[Extracted page text data]
Content starts
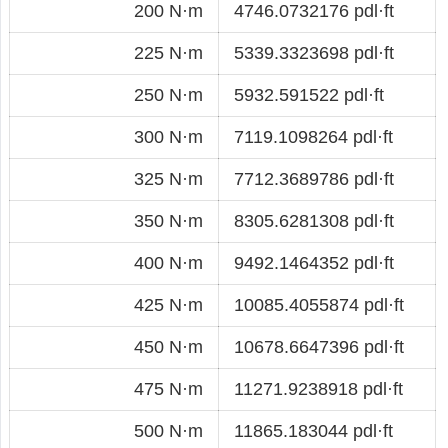
200 N·m
4746.0732176 pdl·ft
225 N·m
5339.3323698 pdl·ft
250 N·m
5932.591522 pdl·ft
300 N·m
7119.1098264 pdl·ft
325 N·m
7712.3689786 pdl·ft
350 N·m
8305.6281308 pdl·ft
400 N·m
9492.1464352 pdl·ft
425 N·m
10085.4055874 pdl·ft
450 N·m
10678.6647396 pdl·ft
475 N·m
11271.9238918 pdl·ft
500 N·m
11865.183044 pdl·ft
Content ends
* Task description *
Drop every picture, then write out the remaining entries above exactly as they appear.

* Answer space *
200 N·m
4746.0732176 pdl·ft
225 N·m
5339.3323698 pdl·ft
250 N·m
5932.591522 pdl·ft
300 N·m
7119.1098264 pdl·ft
325 N·m
7712.3689786 pdl·ft
350 N·m
8305.6281308 pdl·ft
400 N·m
9492.1464352 pdl·ft
425 N·m
10085.4055874 pdl·ft
450 N·m
10678.6647396 pdl·ft
475 N·m
11271.9238918 pdl·ft
500 N·m
11865.183044 pdl·ft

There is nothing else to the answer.